Macron says 'Europeans cannot remain spectators' in nuclear arms race
French President Emmanuel Macron warned Friday that European nations "cannot remain spectators" in the face of a potential nuclear arms race and urged them to push an "international arms control agenda."
"Europeans must realize collectively that in the absence of a legal framework, they could rapidly face a new race for conventional weapons, even nuclear weapons, on their own soil," Macron told military officers in a speech laying out France's post-Brexit nuclear strategy.
France is now the only nuclear-armed power in the EU borders at a time when long-standing accords on limiting the growth of nuclear arsenals appear increasingly at risk.
"The vital interests of France now have a European dimension," Macron said.
He said France had already reduced the number of its warheads to under 300, providing "the legitimacy to demand concrete moves from other nuclear powers toward global disarmament that is gradual, credible and can be verified."

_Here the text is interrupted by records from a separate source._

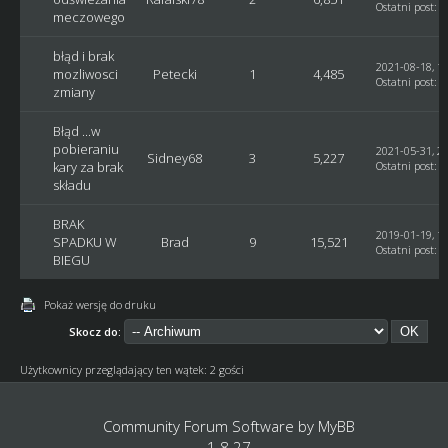
Ostatni post
:
R
meczowego
błąd i brak
2021-08-18, 13
mozliwosci
Petecki
1
4,485
Ostatni post
:
G
zmiany
Błąd ...w
pobieraniu
2021-05-31, 21
Sidney68
3
5,227
kary za brak
Ostatni post
:
G
składu
BRAK
2019-01-19, 12
SPADKU W
Brad
9
15,521
Ostatni post
:
G
BIEGU
Pokaż wersję do druku
Skocz do:
Użytkownicy przeglądający ten wątek: 2 gości
Community Forum Software by
MyBB
1.8.27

The United States has suggested it will not extend New START, an arms reduction treaty signed in 2010, when it expires in 2021, and both Washington and Moscow have abandoned the Intermediate-Range Nuclear Forces (INF) Treaty.
Macron warned of "the possibility of a pure and unrestrained military and nuclear competition, the likes of which we haven't seen since the end of the 1960s."
"It's essential that New START is extended beyond 2021," he added.
The French leader, who refused to place the French nuclear deterrent under EU or NATO command, as suggested recently by a German lawmaker, also reaffirmed that Brexit would not change anything regarding France's nuclear cooperation with Britain.